Stored dataset items:
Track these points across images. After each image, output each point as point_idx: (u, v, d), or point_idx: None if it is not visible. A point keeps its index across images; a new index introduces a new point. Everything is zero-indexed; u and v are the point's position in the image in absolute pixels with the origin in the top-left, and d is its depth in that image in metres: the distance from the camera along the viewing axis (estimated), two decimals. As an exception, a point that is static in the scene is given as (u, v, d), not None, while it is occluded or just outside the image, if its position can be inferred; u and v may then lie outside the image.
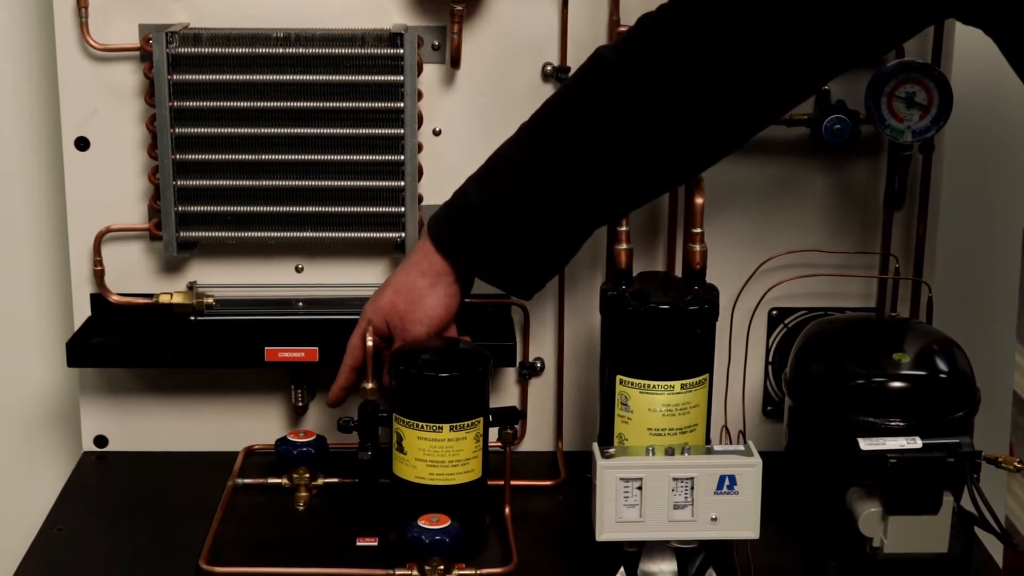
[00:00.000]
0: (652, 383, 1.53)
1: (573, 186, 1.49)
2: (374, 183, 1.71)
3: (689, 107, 1.45)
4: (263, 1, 1.70)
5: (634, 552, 1.49)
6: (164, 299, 1.75)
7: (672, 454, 1.46)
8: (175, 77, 1.67)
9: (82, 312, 1.78)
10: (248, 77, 1.68)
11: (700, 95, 1.45)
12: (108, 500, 1.74)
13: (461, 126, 1.74)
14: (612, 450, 1.47)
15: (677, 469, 1.45)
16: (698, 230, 1.57)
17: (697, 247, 1.57)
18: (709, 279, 1.58)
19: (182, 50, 1.67)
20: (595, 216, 1.54)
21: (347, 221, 1.72)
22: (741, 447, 1.48)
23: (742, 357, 1.73)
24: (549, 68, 1.72)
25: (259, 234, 1.72)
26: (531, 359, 1.82)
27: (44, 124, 1.89)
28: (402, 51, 1.66)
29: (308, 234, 1.73)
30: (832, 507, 1.52)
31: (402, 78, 1.67)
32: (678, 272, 1.74)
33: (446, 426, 1.53)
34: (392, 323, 1.57)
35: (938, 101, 1.67)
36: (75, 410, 1.86)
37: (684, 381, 1.53)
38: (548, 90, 1.69)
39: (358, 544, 1.60)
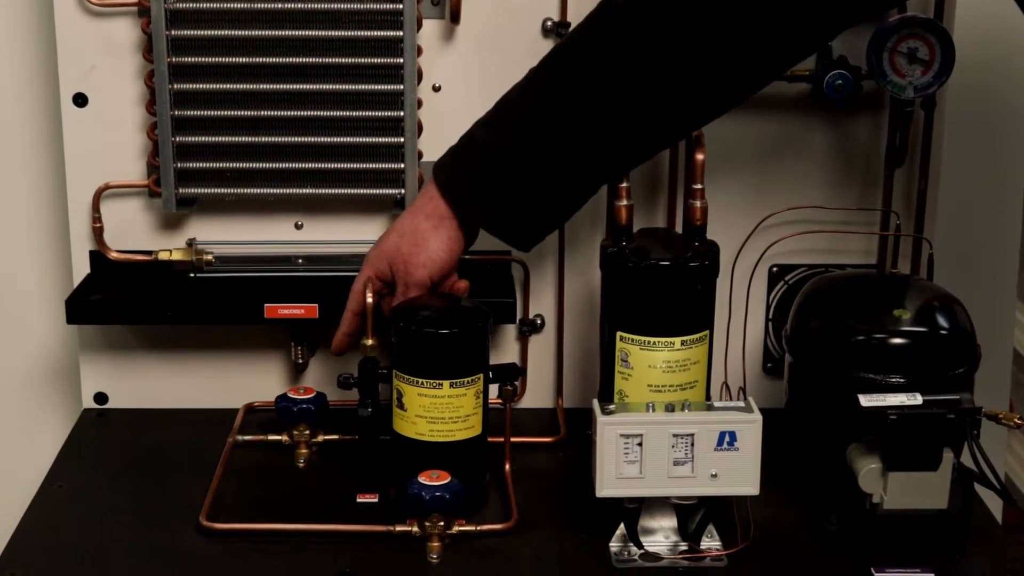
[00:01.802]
0: (652, 340, 1.53)
1: (580, 133, 1.48)
2: (374, 139, 1.70)
3: (698, 56, 1.45)
4: (261, -44, 1.69)
5: (634, 508, 1.49)
6: (163, 256, 1.74)
7: (672, 410, 1.46)
8: (173, 32, 1.66)
9: (81, 269, 1.78)
10: (247, 32, 1.67)
11: (710, 44, 1.44)
12: (108, 457, 1.74)
13: (461, 82, 1.73)
14: (612, 406, 1.47)
15: (677, 425, 1.45)
16: (699, 186, 1.57)
17: (698, 203, 1.57)
18: (710, 235, 1.58)
19: (180, 5, 1.66)
20: (601, 167, 1.53)
21: (347, 177, 1.71)
22: (741, 403, 1.48)
23: (742, 314, 1.73)
24: (549, 23, 1.71)
25: (258, 190, 1.72)
26: (531, 316, 1.82)
27: (42, 80, 1.88)
28: (401, 6, 1.66)
29: (308, 190, 1.72)
30: (832, 463, 1.52)
31: (401, 33, 1.66)
32: (679, 228, 1.74)
33: (446, 383, 1.53)
34: (395, 266, 1.57)
35: (940, 57, 1.66)
36: (75, 367, 1.86)
37: (684, 338, 1.53)
38: (548, 45, 1.68)
39: (358, 501, 1.60)
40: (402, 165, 1.70)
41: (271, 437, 1.72)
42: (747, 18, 1.43)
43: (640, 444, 1.45)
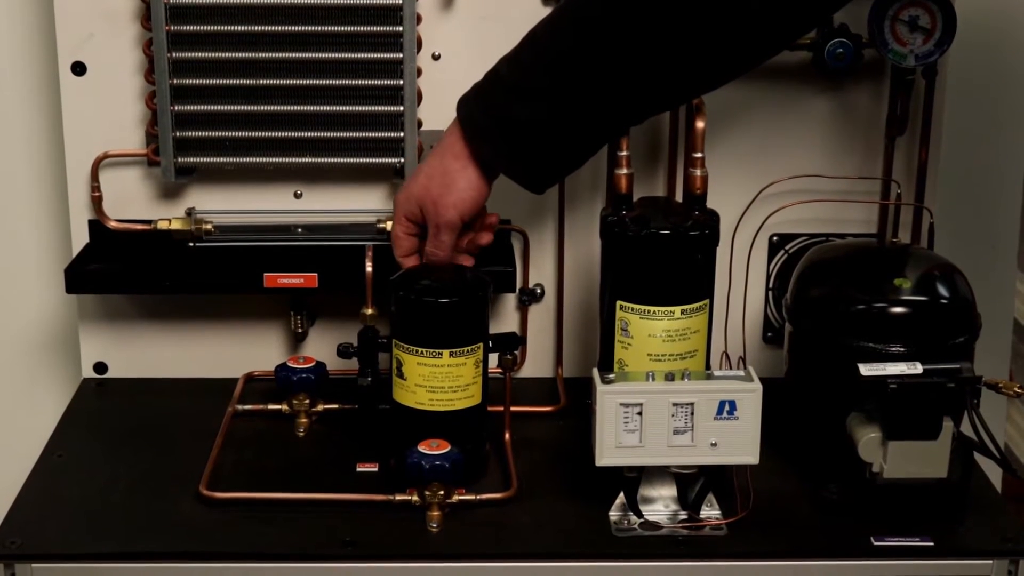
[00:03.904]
0: (652, 309, 1.53)
1: (609, 68, 1.45)
2: (373, 108, 1.70)
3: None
4: (260, -76, 1.68)
5: (634, 477, 1.50)
6: (162, 225, 1.74)
7: (672, 379, 1.46)
8: (171, 0, 1.65)
9: (80, 239, 1.78)
10: (246, 0, 1.66)
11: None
12: (108, 426, 1.74)
13: (460, 50, 1.72)
14: (612, 376, 1.47)
15: (677, 394, 1.45)
16: (699, 155, 1.57)
17: (698, 172, 1.57)
18: (710, 204, 1.57)
19: (178, -27, 1.65)
20: (626, 108, 1.50)
21: (346, 146, 1.71)
22: (741, 372, 1.48)
23: (742, 283, 1.73)
24: (549, -9, 1.71)
25: (258, 159, 1.72)
26: (531, 285, 1.81)
27: (40, 49, 1.87)
28: (401, -26, 1.65)
29: (307, 159, 1.72)
30: (832, 432, 1.53)
31: (401, 1, 1.66)
32: (679, 197, 1.73)
33: (446, 352, 1.53)
34: (426, 208, 1.56)
35: (941, 25, 1.66)
36: (74, 337, 1.86)
37: (684, 307, 1.53)
38: (548, 13, 1.67)
39: (358, 470, 1.61)
40: (401, 134, 1.70)
41: (271, 406, 1.72)
42: None
43: (640, 413, 1.45)
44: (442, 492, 1.50)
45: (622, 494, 1.51)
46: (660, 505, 1.52)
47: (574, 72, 1.47)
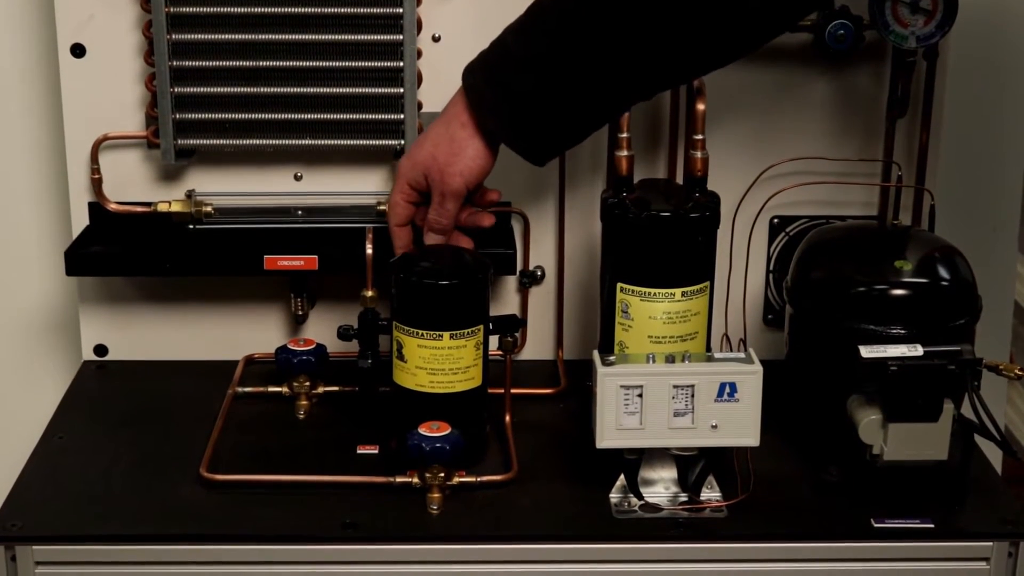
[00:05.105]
0: (653, 291, 1.53)
1: (616, 39, 1.44)
2: (373, 90, 1.69)
3: None
4: (259, -95, 1.68)
5: (634, 459, 1.50)
6: (163, 207, 1.74)
7: (672, 361, 1.46)
8: (171, -18, 1.65)
9: (80, 221, 1.77)
10: (245, -18, 1.66)
11: None
12: (109, 409, 1.74)
13: (461, 32, 1.72)
14: (612, 358, 1.47)
15: (677, 376, 1.45)
16: (699, 137, 1.56)
17: (698, 154, 1.56)
18: (710, 186, 1.57)
19: (178, -45, 1.65)
20: (630, 82, 1.49)
21: (346, 128, 1.71)
22: (742, 355, 1.48)
23: (743, 265, 1.73)
24: (550, -27, 1.70)
25: (258, 141, 1.71)
26: (531, 267, 1.81)
27: (39, 31, 1.87)
28: (401, -44, 1.65)
29: (307, 142, 1.71)
30: (832, 415, 1.53)
31: (401, -17, 1.66)
32: (679, 179, 1.73)
33: (446, 334, 1.53)
34: (431, 176, 1.55)
35: (943, 6, 1.65)
36: (75, 319, 1.86)
37: (685, 289, 1.53)
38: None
39: (359, 452, 1.61)
40: (402, 116, 1.70)
41: (271, 389, 1.72)
42: None
43: (640, 395, 1.45)
44: (442, 474, 1.50)
45: (622, 476, 1.51)
46: (660, 487, 1.52)
47: (578, 43, 1.46)
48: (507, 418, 1.64)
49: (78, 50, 1.72)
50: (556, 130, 1.53)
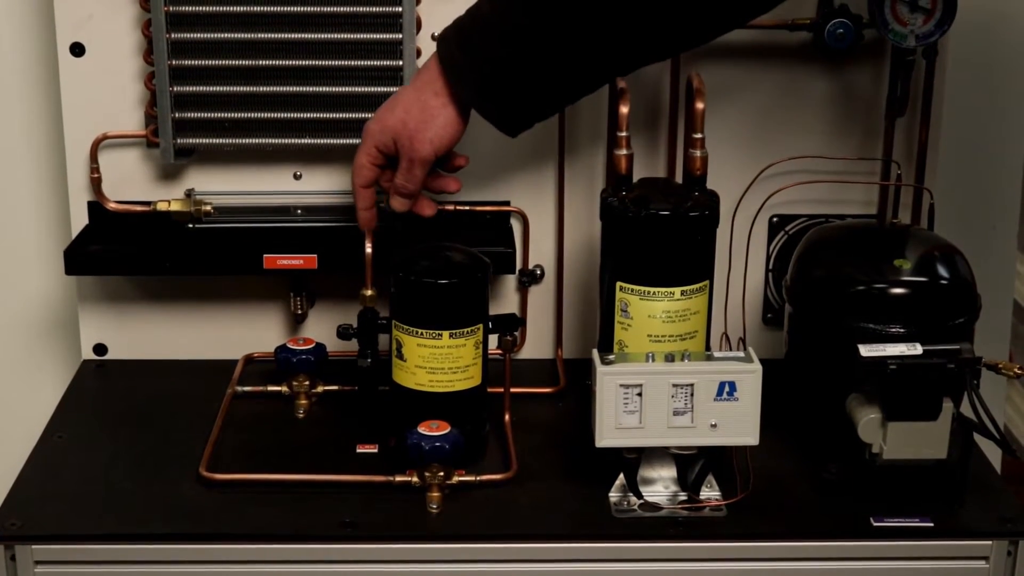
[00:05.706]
0: (652, 290, 1.52)
1: (589, 13, 1.44)
2: (373, 89, 1.69)
3: None
4: (259, -96, 1.68)
5: (633, 458, 1.50)
6: (162, 207, 1.74)
7: (672, 360, 1.46)
8: (170, -19, 1.65)
9: (79, 220, 1.77)
10: (245, -19, 1.66)
11: None
12: (108, 408, 1.74)
13: (460, 31, 1.72)
14: (612, 356, 1.47)
15: (677, 375, 1.45)
16: (699, 136, 1.56)
17: (698, 153, 1.56)
18: (710, 185, 1.57)
19: (177, -46, 1.65)
20: (605, 55, 1.48)
21: (346, 127, 1.71)
22: (741, 353, 1.48)
23: (742, 264, 1.73)
24: (549, -28, 1.70)
25: (257, 140, 1.71)
26: (531, 266, 1.81)
27: (38, 30, 1.87)
28: (400, -46, 1.65)
29: (307, 140, 1.71)
30: (832, 413, 1.53)
31: (400, -18, 1.66)
32: (679, 178, 1.73)
33: (445, 333, 1.53)
34: (400, 141, 1.54)
35: (942, 5, 1.65)
36: (74, 318, 1.86)
37: (684, 288, 1.53)
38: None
39: (358, 451, 1.61)
40: (401, 115, 1.70)
41: (270, 388, 1.72)
42: None
43: (640, 394, 1.45)
44: (442, 473, 1.50)
45: (622, 475, 1.51)
46: (660, 486, 1.52)
47: (553, 11, 1.45)
48: (506, 417, 1.64)
49: (77, 49, 1.72)
50: (530, 100, 1.52)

- Task directions
Give the entries again exactly. Pictures stay out.

- Answer space
Track these points across images. After each image, output each point as point_idx: (u, v, d), or point_idx: None if it is not visible. A point keeps its index across images; a new index introduces a new point. Everything is zero-indexed; u and v are the point's position in the image in absolute pixels with the origin in the top-left, and d is its depth in that image in metres: the distance from the camera along the viewing axis (estimated), two decimals. As an exception, a point that is static in the scene is given as (u, v, d), not None, while it is occluded or just outside the image, if its position can be inferred; u and v may then lie outside the image.
[00:00.000]
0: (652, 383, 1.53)
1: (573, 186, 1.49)
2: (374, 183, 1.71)
3: (689, 107, 1.45)
4: (263, 1, 1.70)
5: (634, 552, 1.49)
6: (164, 299, 1.75)
7: (672, 454, 1.46)
8: (175, 77, 1.67)
9: (82, 312, 1.78)
10: (248, 77, 1.68)
11: (700, 95, 1.45)
12: (108, 500, 1.74)
13: (461, 126, 1.74)
14: (612, 450, 1.47)
15: (677, 469, 1.45)
16: (698, 230, 1.57)
17: (697, 247, 1.57)
18: (709, 279, 1.58)
19: (182, 50, 1.67)
20: (595, 216, 1.54)
21: (347, 221, 1.72)
22: (741, 447, 1.48)
23: (742, 357, 1.73)
24: (549, 68, 1.72)
25: (259, 234, 1.72)
26: (531, 359, 1.82)
27: (44, 124, 1.89)
28: (402, 51, 1.66)
29: (308, 234, 1.73)
30: (832, 507, 1.52)
31: (402, 78, 1.67)
32: (678, 272, 1.74)
33: (446, 426, 1.53)
34: (392, 323, 1.57)
35: (938, 101, 1.67)
36: (75, 410, 1.86)
37: (684, 381, 1.53)
38: (548, 90, 1.69)
39: (358, 544, 1.60)
[00:01.802]
0: (652, 340, 1.53)
1: (580, 133, 1.48)
2: (374, 139, 1.70)
3: (698, 56, 1.45)
4: (261, -44, 1.69)
5: (634, 508, 1.49)
6: (163, 256, 1.74)
7: (672, 410, 1.46)
8: (173, 32, 1.66)
9: (81, 269, 1.78)
10: (247, 32, 1.67)
11: (710, 44, 1.44)
12: (108, 457, 1.74)
13: (461, 82, 1.73)
14: (612, 406, 1.47)
15: (677, 425, 1.45)
16: (699, 186, 1.57)
17: (698, 203, 1.57)
18: (710, 235, 1.58)
19: (180, 5, 1.66)
20: (601, 167, 1.53)
21: (347, 177, 1.71)
22: (741, 403, 1.48)
23: (742, 314, 1.73)
24: (549, 23, 1.71)
25: (258, 190, 1.72)
26: (531, 316, 1.82)
27: (42, 80, 1.88)
28: (401, 6, 1.66)
29: (308, 190, 1.72)
30: (832, 463, 1.52)
31: (401, 33, 1.66)
32: (679, 228, 1.74)
33: (446, 383, 1.53)
34: (395, 266, 1.57)
35: (940, 57, 1.66)
36: (75, 367, 1.86)
37: (684, 338, 1.53)
38: (548, 45, 1.68)
39: (358, 501, 1.60)
40: (402, 165, 1.70)
41: (271, 437, 1.72)
42: (747, 18, 1.43)
43: (640, 444, 1.45)
[00:03.904]
0: (652, 309, 1.53)
1: (609, 68, 1.45)
2: (373, 108, 1.70)
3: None
4: (260, -76, 1.68)
5: (634, 477, 1.50)
6: (162, 225, 1.74)
7: (672, 379, 1.46)
8: (171, 0, 1.65)
9: (80, 239, 1.78)
10: (246, 0, 1.66)
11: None
12: (108, 426, 1.74)
13: (460, 50, 1.72)
14: (612, 376, 1.47)
15: (677, 394, 1.45)
16: (699, 155, 1.57)
17: (698, 172, 1.57)
18: (710, 204, 1.57)
19: (178, -27, 1.65)
20: (626, 108, 1.50)
21: (346, 146, 1.71)
22: (741, 372, 1.48)
23: (742, 283, 1.73)
24: (549, -9, 1.71)
25: (258, 159, 1.72)
26: (531, 285, 1.81)
27: (40, 49, 1.87)
28: (401, -26, 1.65)
29: (307, 159, 1.72)
30: (832, 432, 1.53)
31: (401, 1, 1.66)
32: (679, 197, 1.73)
33: (446, 352, 1.53)
34: (426, 208, 1.56)
35: (941, 25, 1.66)
36: (74, 337, 1.86)
37: (684, 307, 1.53)
38: (548, 13, 1.67)
39: (358, 470, 1.61)
40: (401, 134, 1.70)
41: (271, 406, 1.72)
42: None
43: (640, 413, 1.45)
44: (442, 492, 1.50)
45: (622, 494, 1.51)
46: (660, 505, 1.52)
47: (574, 72, 1.47)
[00:05.105]
0: (653, 291, 1.53)
1: (616, 39, 1.44)
2: (373, 90, 1.69)
3: None
4: (259, -95, 1.68)
5: (634, 459, 1.50)
6: (163, 207, 1.74)
7: (672, 361, 1.46)
8: (171, -18, 1.65)
9: (80, 221, 1.77)
10: (245, -18, 1.66)
11: None
12: (109, 409, 1.74)
13: (461, 32, 1.72)
14: (612, 358, 1.47)
15: (677, 376, 1.45)
16: (699, 137, 1.56)
17: (698, 154, 1.56)
18: (710, 186, 1.57)
19: (178, -45, 1.65)
20: (630, 82, 1.49)
21: (346, 128, 1.71)
22: (742, 355, 1.48)
23: (743, 265, 1.73)
24: (550, -27, 1.70)
25: (258, 141, 1.71)
26: (531, 267, 1.81)
27: (39, 31, 1.87)
28: (401, -44, 1.65)
29: (307, 142, 1.71)
30: (832, 415, 1.53)
31: (401, -17, 1.66)
32: (679, 179, 1.73)
33: (446, 334, 1.53)
34: (431, 176, 1.55)
35: (943, 6, 1.65)
36: (75, 319, 1.86)
37: (685, 289, 1.53)
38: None
39: (359, 452, 1.61)
40: (402, 116, 1.70)
41: (271, 389, 1.72)
42: None
43: (640, 395, 1.45)
44: (442, 474, 1.50)
45: (622, 476, 1.51)
46: (660, 487, 1.52)
47: (578, 43, 1.46)
48: (507, 418, 1.64)
49: (78, 50, 1.72)
50: (556, 130, 1.53)
[00:05.706]
0: (652, 290, 1.52)
1: (589, 13, 1.44)
2: (373, 89, 1.69)
3: None
4: (259, -96, 1.68)
5: (633, 458, 1.50)
6: (162, 207, 1.74)
7: (672, 360, 1.46)
8: (170, -19, 1.65)
9: (79, 220, 1.77)
10: (245, -19, 1.66)
11: None
12: (108, 408, 1.74)
13: (460, 31, 1.72)
14: (612, 356, 1.47)
15: (677, 375, 1.45)
16: (699, 136, 1.56)
17: (698, 153, 1.56)
18: (710, 185, 1.57)
19: (177, -46, 1.65)
20: (605, 55, 1.48)
21: (346, 127, 1.71)
22: (741, 353, 1.48)
23: (742, 264, 1.73)
24: (549, -28, 1.70)
25: (257, 140, 1.71)
26: (531, 266, 1.81)
27: (38, 30, 1.87)
28: (400, -46, 1.65)
29: (307, 140, 1.71)
30: (832, 413, 1.53)
31: (400, -18, 1.66)
32: (679, 178, 1.73)
33: (445, 333, 1.53)
34: (400, 141, 1.54)
35: (942, 5, 1.65)
36: (74, 318, 1.86)
37: (684, 288, 1.53)
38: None
39: (358, 451, 1.61)
40: (401, 115, 1.70)
41: (270, 388, 1.72)
42: None
43: (640, 394, 1.45)
44: (442, 473, 1.50)
45: (622, 475, 1.51)
46: (660, 486, 1.52)
47: (553, 11, 1.45)
48: (506, 417, 1.64)
49: (77, 49, 1.72)
50: (530, 100, 1.52)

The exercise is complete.